(Stored data)
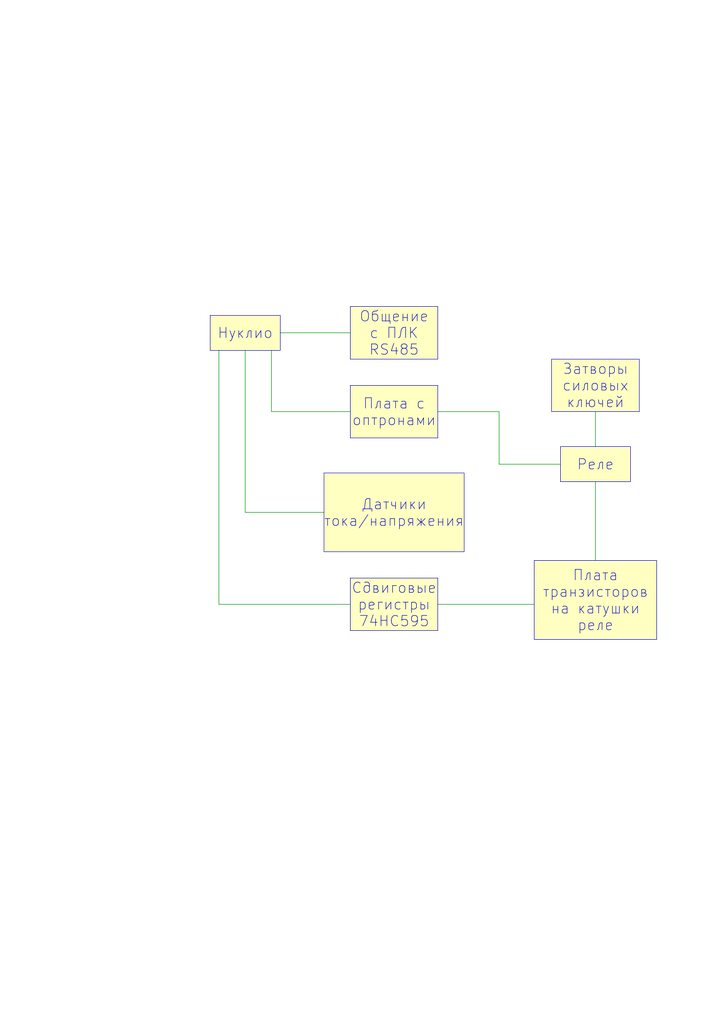
<source format=kicad_sch>
(kicad_sch
	(version 20250114)
	(generator "eeschema")
	(generator_version "9.0")
	(uuid "fd121738-7397-4384-beb5-94f5928667d7")
	(paper "A4" portrait)
	(lib_symbols)
	(text_box "Затворы силовых ключей\n"
		(exclude_from_sim no)
		(at 160.02 104.14 0)
		(size 25.4 15.24)
		(margins 0.9525 0.9525 0.9525 0.9525)
		(stroke
			(width 0)
			(type solid)
		)
		(fill
			(type color)
			(color 255 255 194 1)
		)
		(effects
			(font
				(size 3 3)
			)
		)
		(uuid "3c1d4a4e-562f-4f56-8956-7960a235ab66")
	)
	(text_box "Реле\n"
		(exclude_from_sim no)
		(at 162.56 129.54 0)
		(size 20.32 10.16)
		(margins 0.9525 0.9525 0.9525 0.9525)
		(stroke
			(width 0)
			(type solid)
		)
		(fill
			(type color)
			(color 255 255 194 1)
		)
		(effects
			(font
				(size 3 3)
			)
		)
		(uuid "968bcb47-6b50-419b-9964-42728421c8b4")
	)
	(text_box "Общение с ПЛК RS485\n"
		(exclude_from_sim no)
		(at 101.6 88.9 0)
		(size 25.4 15.24)
		(margins 0.9525 0.9525 0.9525 0.9525)
		(stroke
			(width 0)
			(type solid)
		)
		(fill
			(type color)
			(color 255 255 194 1)
		)
		(effects
			(font
				(size 3 3)
			)
		)
		(uuid "9e7ba13b-4e42-41be-8d47-e8301ab3fd76")
	)
	(text_box "Сдвиговые регистры 74HC595\n"
		(exclude_from_sim no)
		(at 101.6 167.64 0)
		(size 25.4 15.24)
		(margins 0.9525 0.9525 0.9525 0.9525)
		(stroke
			(width 0)
			(type solid)
		)
		(fill
			(type color)
			(color 255 255 194 1)
		)
		(effects
			(font
				(size 3 3)
			)
		)
		(uuid "a54a979b-4b5d-4c4b-881c-41cfab3522f1")
	)
	(text_box "Плата транзисторов \nна катушки реле"
		(exclude_from_sim no)
		(at 154.94 162.56 0)
		(size 35.56 22.86)
		(margins 0.9525 0.9525 0.9525 0.9525)
		(stroke
			(width 0)
			(type solid)
		)
		(fill
			(type color)
			(color 255 255 194 1)
		)
		(effects
			(font
				(size 3 3)
			)
		)
		(uuid "c17a73c0-b7a3-405a-84e6-7651828c4543")
	)
	(text_box "Плата с оптронами\n"
		(exclude_from_sim no)
		(at 101.6 111.76 0)
		(size 25.4 15.24)
		(margins 0.9525 0.9525 0.9525 0.9525)
		(stroke
			(width 0)
			(type solid)
		)
		(fill
			(type color)
			(color 255 255 194 1)
		)
		(effects
			(font
				(size 3 3)
			)
		)
		(uuid "c85bce25-afe7-4d59-9777-b7bc29d83b5d")
	)
	(text_box "Нуклио"
		(exclude_from_sim no)
		(at 60.96 91.44 0)
		(size 20.32 10.16)
		(margins 0.9525 0.9525 0.9525 0.9525)
		(stroke
			(width 0)
			(type solid)
		)
		(fill
			(type color)
			(color 255 255 194 1)
		)
		(effects
			(font
				(size 3 3)
			)
		)
		(uuid "d033bef3-6a6c-4f1e-8ed6-0aa6006c56b7")
	)
	(text_box "Датчики \nтока/напряжения \n"
		(exclude_from_sim no)
		(at 93.98 137.16 0)
		(size 40.64 22.86)
		(margins 0.9525 0.9525 0.9525 0.9525)
		(stroke
			(width 0)
			(type solid)
		)
		(fill
			(type color)
			(color 255 255 194 1)
		)
		(effects
			(font
				(size 3 3)
			)
		)
		(uuid "de548e88-63d7-4a2c-80bf-de0c73cbb2d3")
	)
	(wire
		(pts
			(xy 172.72 119.38) (xy 172.72 129.54)
		)
		(stroke
			(width 0)
			(type default)
		)
		(uuid "091a0c4e-9876-4a1b-8db1-daa13e6e4732")
	)
	(wire
		(pts
			(xy 127 175.26) (xy 154.94 175.26)
		)
		(stroke
			(width 0)
			(type default)
		)
		(uuid "1863780f-9f85-42b4-9141-ab603b6b978c")
	)
	(wire
		(pts
			(xy 127 119.38) (xy 144.78 119.38)
		)
		(stroke
			(width 0)
			(type default)
		)
		(uuid "1d03bf5e-5e75-46b6-b819-1e1a104f3ffe")
	)
	(wire
		(pts
			(xy 71.12 101.6) (xy 71.12 148.59)
		)
		(stroke
			(width 0)
			(type default)
		)
		(uuid "364eb428-09ff-43cf-80d3-c35b20c91554")
	)
	(wire
		(pts
			(xy 144.78 134.62) (xy 162.56 134.62)
		)
		(stroke
			(width 0)
			(type default)
		)
		(uuid "4292a76b-77ea-48ea-92d6-12f5cdf6413f")
	)
	(wire
		(pts
			(xy 63.5 101.6) (xy 63.5 175.26)
		)
		(stroke
			(width 0)
			(type default)
		)
		(uuid "483a2c29-1ed9-41bb-9e53-5de92f314997")
	)
	(wire
		(pts
			(xy 101.6 119.38) (xy 78.74 119.38)
		)
		(stroke
			(width 0)
			(type default)
		)
		(uuid "6c5a6659-4af5-4a4b-af8e-aab68406bf08")
	)
	(wire
		(pts
			(xy 144.78 119.38) (xy 144.78 134.62)
		)
		(stroke
			(width 0)
			(type default)
		)
		(uuid "82f16734-93f4-466f-972c-fd3a751ab519")
	)
	(wire
		(pts
			(xy 71.12 148.59) (xy 93.98 148.59)
		)
		(stroke
			(width 0)
			(type default)
		)
		(uuid "9f5410b0-e937-4121-a67d-9eeb7fb27815")
	)
	(wire
		(pts
			(xy 78.74 101.6) (xy 78.74 119.38)
		)
		(stroke
			(width 0)
			(type default)
		)
		(uuid "bdd83cc6-125d-4b90-b8be-12371af2f2af")
	)
	(wire
		(pts
			(xy 172.72 139.7) (xy 172.72 162.56)
		)
		(stroke
			(width 0)
			(type default)
		)
		(uuid "c75a0edc-28d7-4aab-a74d-52f28aa16743")
	)
	(wire
		(pts
			(xy 81.28 96.52) (xy 101.6 96.52)
		)
		(stroke
			(width 0)
			(type default)
		)
		(uuid "cac865b2-df54-48ff-b263-f7b2051ec136")
	)
	(wire
		(pts
			(xy 63.5 175.26) (xy 101.6 175.26)
		)
		(stroke
			(width 0)
			(type default)
		)
		(uuid "fc3adad3-db41-4aa8-80cb-55934aabf601")
	)
	(sheet_instances
		(path "/"
			(page "1")
		)
	)
	(embedded_fonts no)
	(embedded_files
		(file
			(name "gost_landscape.kicad_wks")
			(type worksheet)
			(data |KLUv/WC6IO0nAEYqgjFAc9pUwaAq7rGQvf7J+ej28lrFVi+Ra0Qr0XvBpp0PVIKJocju3inLuMxu
				WJMBZ+8LfABnAHoALNo2GUZx9Wyv+vGO7GqGEQi0h1NBVbQbu4asUlxtNdu0DUOHHXuz3S4LorjC
				2E01EGgMV8+VUWw3dfNo1moMH81SFXzgYBtVTc4wznZ5FqxD7VTQq7ccP9gGTKJmWIeqoOVcJzCQ
				DVVL8SfCVhDFDBBgIzTR1VmonOtDBRi2oWoZrJTd7jX9n7Khe3Oye/9Ms1rmYPfHZufeRc3LSf+n
				jA0dvmaRc3bwZWv+XePfzun8KCGM/7Cfewzne/kzOnz97xpCdtQnfM1OdoRSwyL6ns9/yCEXdTKt
				OdMw+9FeW47UoQcp1/Kgs+ReeFeQbod89jhy6K+b4b9sl8309ehUweEadu1UTChOpuuy4U1LLpJO
				lVtSuhJakbPaCV0eintGDej97uhEuhmOcrWX1TbJb5lclmu6pItyMa5v1WZ1wyIHzIIiICx/hlaE
				zSDtgyDQGGvlWpxSbsstXdJLQQAB1cP21+/uObTaZWza0c22HZYs36ROMpS0m+FjF6MbeD2fZOgw
				wZ3rg/x/m2kOFM+HkHnw/SDTPLsg89wrZHil5ZLQ0Wmkp4vQlk4KkREFxB1+PPn90ttfe+myyeUD
				umO5J3flmlwuU5xO7sejFKfRiSWBbahBUahmpCAFSSHDGnGRwBiC1Z0dskgQgjAUw4AcCGIcAhlC
				HCFEQAwhhBhjREauHS1W9GqoT2ej9oib6AkUZ1xytemsseM0xpmg8F4VpZ0BeQEinRqXR/LHvcXM
				zxBtuIUaw8HcSNawPE002iKV23H6UV273ntSIAlTA5N1ZdrndCiVe6uBaRiHYYiKq9GgNrTeNTRf
				NfUJ/32bWh9/57DHw7uQxz4ULHfFeApmWDLvyo3GHRcRbczSKYx08fXGVh6xzSXRvDpB6BApYY8y
				6sEbrKBGeegRkrjMrCrrLxeLYxp0HswTCskvDBMXTHE/T+ByeqaPP3qdKzND8/1VD3bUDeJn0Y9z
				gDZPfEvFjAaAJZpbLUtz3kaxhDe3Snk/4OyFwqFNmJyv7iYuCzQrtB3ykyQKiwBJcw2JxNU32g3/
				kVAxeFgRdQg12uIi1pyRGPpIH4Xa+rlwJouAD+8zrEHs/Mj95yRfSbzxr/d0A4lRg1eZtAqJQBlT
				3zHGdrqzkPo5zEAHci6R5WaJ7M8aOMeYTH8ylU/JOjqDbeYB3A/SED8iC0uFsZZlGFxjlGVAmFBW
				Sg295mriH68MGT6sxAPRzPNjscyiXi6CHelA4On6CGhR0TBQg6X1agUnjA2o+EQ8+EMjOt0EE3O1
				KZXjk96NgCgPyIEYPya3WbCT53yDvYomiSBeq3cTdXyh8ErjMLtLd9lDpdvsZ53W2mh1ArZ1o9W/
				pn4MvGAJn4RflojuA5iT3WAhYm7x+ywpKbA6SP8AsvhaPKoyXAVabGD5KqtYRIZHh+1qjSosK7Zk
				WnUXr26KKLGZ9FmofbXdLWEkLIYWnz6CoHAJ1aETYyMLDNADH7/BUkuXmDcZVyKv/jweRknOlknx
				InFQ+uGQOpYGNF5vgyfg9IZKup03LTR7DEu7ADGKQmGCR30jTPWNMAURYVmFlx3OQiIuT/p0NIV4
				k5jbGQYYpblIqpu8oZ6A0nlGAufJ/aGmRk8NeaaILFcB|
			)
			(checksum "9180C2D8C133E7F089AA5E43F4962E04")
		)
		(file
			(name "gost_portrait.kicad_wks")
			(type worksheet)
			(data |KLUv/WC4IM0nAHbqgjFQdTow6/sNILIV1TIw5zlbg/WJMHlF251w3xY6sje8JsLAtpQyyZRKCsq/
				EmGGgl4DfQBlAHsAvaONk2HUVr50M0HNcN3MsIIB/nRmqIJ0W+eQTWqrbWabxmnwrNvmpduGhqit
				MpQzDwY4s/OzyailnLl9NEq1BpBGqeohOthGVXIzrLNtPgz0YXqq78ottxDUAZuYGeahqrd6JwUW
				oqJJqQVJ0BmidgECqIQ22ngYZmcDogKPL3cZ+d2Tcp23ZxrVMvfMDnmdcwcFPMped7nL6B7k73+8
				I9fr3iO7t2vff9wi5/qSDuM/dH9+7u3L59El7H/s7tit+1/XV8t/vC7CjwIris4vuuj+PfJkGm+m
				YRSk0W2f3Mf9AWxRqh7RtyGpvx/zvnuMvNdj0smiowXWsWM5qTipVBiO5ssEEy/JUk1MNb4FN5se
				0eZDLUu48c2vkk6lquGunXRDtS2uWyfVparUUk2pGbW3SbPJ2dEDRkMSEVb7vgWfN6SBEgY4Y7XU
				i9NKfammWooxyCwVTdpAY2R2AQABlX/kfuztXr/FHSFfTLcoL37r4uV4H0JH8Fi+uN+v0L0TIro7
				zbQHauVL0Lz3RtDwSjbQPOcLmm15qSUX6UQie+Ti2CWRCFNCuh/kRWeP/bhNdVVgQL6dS0WpLVUF
				pm7FCaWCvKviRDq5rFTr45ImFeMtGAOBZqgxTalmRJKCpJBhDVGVwBiCmTs7kkAQgjAYQkEcCWIU
				RFKEKGIIIYQICFHIiJRYO61rAUQ7x+JKGr+IwUgx597QihTG9sWKdeD8KXK0c8VAoma9oCjCMpNB
				3WiwzwzRt9Bj0pJNf+U2rIYVvomGJkTROrgfqiu5I9YFMgC0gLGuYKO9DqX2aNWWAgZ+GIbl6p2t
				TQ3qmpxXzXaNf8mD1sEbs+PjnV7IAx+3nLsDFdE7FWcOkVO93DkiijLLTRgdFt1WXBnEDCgpIOow
				TkehtGrKUgtvcG/QMRQcARw2EVRecM2fx79PY1AHVkzh8wUCcUGI+3mVL6fU9HFHr5NvmGIeJ+ut
				Q+ZGimF5xjkDNkNeTulEczyWf38ZauM/mTe3ZXjh4GyPcKrBTEVfrRP3AKbd8L2F4YIIAAGMspx2
				6OxW/zCr9nSI/u5hWdQb1NjExbKDJWWtIQMU11bD3YIRBFxj32kNfuV/HhInKVZ746/3avhEHhiu
				EturMBRkAsFjLM671UIqKTEf7QfQjYG8dpJtwhUn+qou1NPzKVlhZ+YcpAIkr3TuXG4nOyAcluUv
				25ZSlkRfwywSaigsWhPn8aJ6ePLSH4kdPH9D/Sz2cEETLR3OvO77gAj4FHZAXlYPWBpgvNpikOLB
				VAIChSE9wV/3VI6T3ugI+HkgRgnk1ah0Uq7H78lrsrjN7+1j+NjTlP5kFoHueseWhlzPw1uHzhwF
				sE8Ub87r/mOKKkrVfz55SX9um0mitoeFCgkRV+fPP/NsBIoHHkMLj1YnLLXzkT5nyEpBXE2tCmPZ
				joyrEqTNYmrhF5bkN7m0miNeQmgetIsG13HsZQjo5eqy4TODonxAp6cWHTBgMuJ1VStPFRnRMJG6
				2k3V7/45DO9j6WL+KgYD4wM9zutfNtn7hHyN1E8BN0KF64tcysA8pCzjFZz7bVzPtm6AdnnOwUE6
				GARzhJZzdcgbwiqQD3wkzZ/2DwJqHrgiNBRF5Co=|
			)
			(checksum "12F393F2C62B1E595502842B90E2D6BB")
		)
		(file
			(name "pagelayout_default.kicad_wks")
			(type worksheet)
			(data |KLUv/WAOBwUSALZZTh8gkx7NYG6WKzWfxz4igyxMdJi9ZFvlYmN6X0kQHGRgQwBBAEcA/dcxDFuu
				3/L8MPyPqww/5lKz6wdj33rJFKu8xa3rfjNGsDF/1Y7fal2/GcX2T9Xe4+8627xr7RoQ+A3eqK34
				hWbtAtgSe8rWcOYailC/x7/6CaUpG87Nk61b3VPPPFc5+83YetuwoWzZ13XXjyA1jLE/09cgjYVt
				1W6/fjvm+7obnCkUb3H7LosrAkTQB45Dpqmhi6uWndMXtWrjxYjQFGwIZjSjSUWFNkwKQR/8qSLn
				vGX/61ZvlvraJjNlR8QmZ8OuqgrG9yTXfwOAwCtIipIkiZKyEKMEYQLK7dIMw4mJ4TFNUkRY1MWT
				La1q6dc2RDBK7FeJjA+6ar87JuIQDCIX40GO0dtPsYwtnT2jD4jyqZF1oAFRiEpoFBQUJEkHYESE
				Bq0blQZ4CGw1+gJvJsPNNWbAcJy2Lw9My/cHRcv5Hv7AsisfSJaguXmem7g5m8W4IUZnTkD1ZJQg
				R0NkhKvc9rLpqVA+O0xhtZ0dzD6BB8U3gsdYMBM+vK3A6RGAxEQ8CJ0iHNFE/8CHp+eChRVGnt5j
				acT+Mer1gi+vyEZeVkiBjNu2IkhNMnUy59wC/rg+D+knBdEkZuVDXX+HYzrGbqBk6ueXRZkTJXPf
				h8QTT9zB4HZlYoW6LTMJ5T6QY3Ox5rm94GwIaEUBWD7cahOHcGl2NUgDVYI12qlZQVVRiFECmLmY
				HzkFWSJs/H45dKgW/ICSBg==|
			)
			(checksum "310CF7CA5004202A47F18B2460666603")
		)
	)
)

</source>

* _EXERCISE GOAL_
Scan the data above for the word "Плата", then copy every line that holds it.

* _OUTPUT FOR THIS TASK_
	(text_box "Плата транзисторов \nна катушки реле"
	(text_box "Плата с оптронами\n"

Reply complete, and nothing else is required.